THE DATA below:

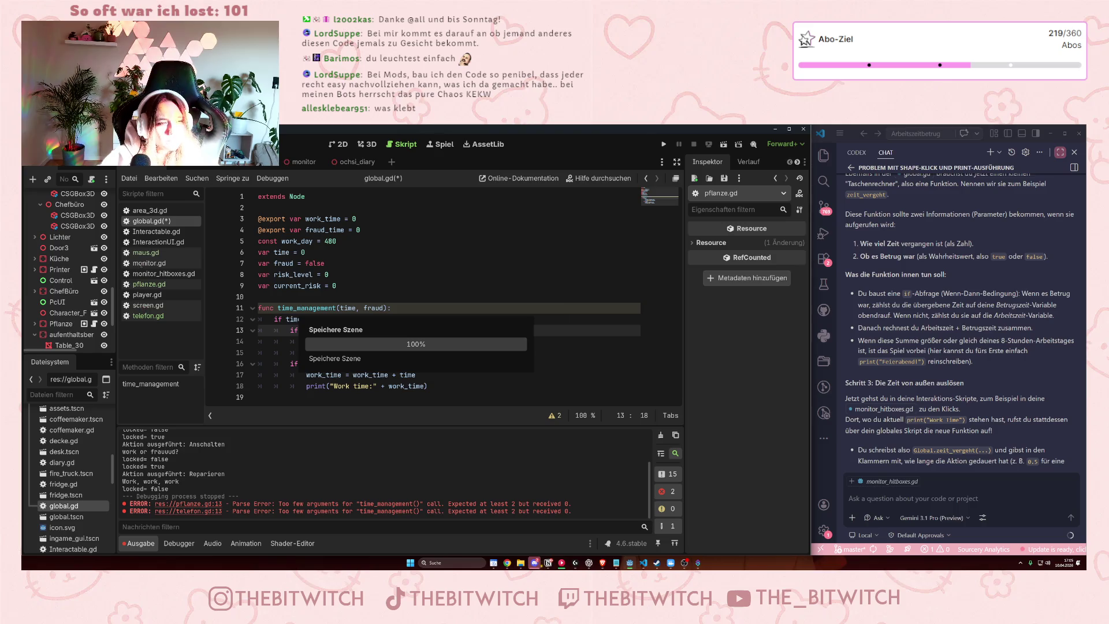
Look through the screen.gd, player.gd, pflanze.gd and telefon.gd scripts.
click(153, 308)
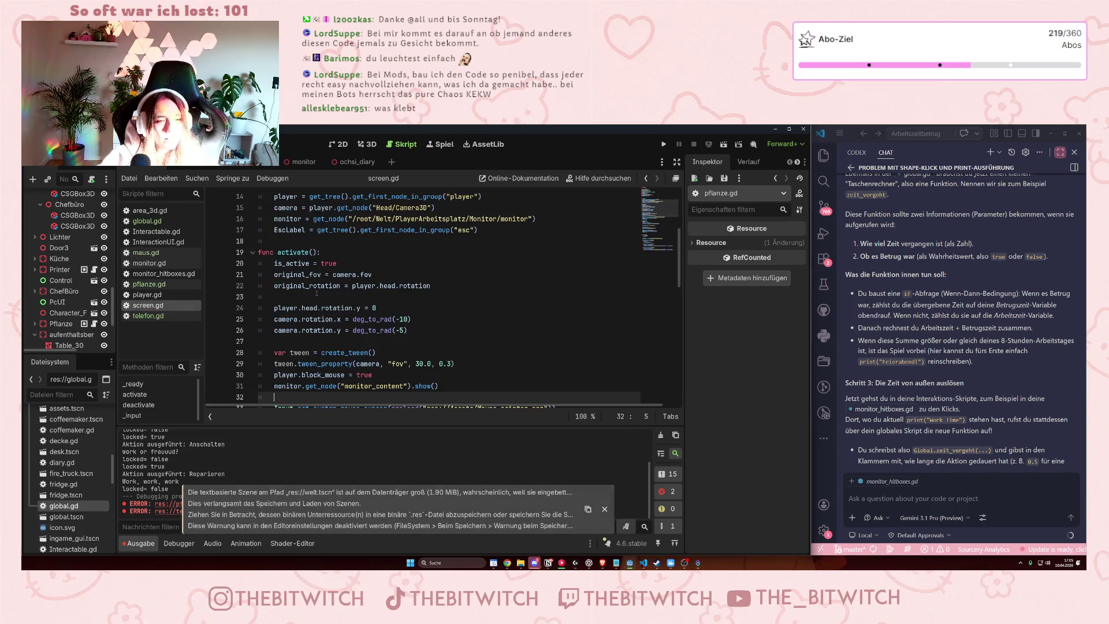
click(147, 295)
click(149, 285)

End of THE DATA.

▸ **TASK OBJECTIVE**: Aside from its pictures, the listing must be given again in full, exactly as it appears.

▸ **EXERCISE OUTPUT**:
Look through the screen.gd, player.gd, pflanze.gd and telefon.gd scripts.
click(153, 308)
click(147, 295)
click(149, 285)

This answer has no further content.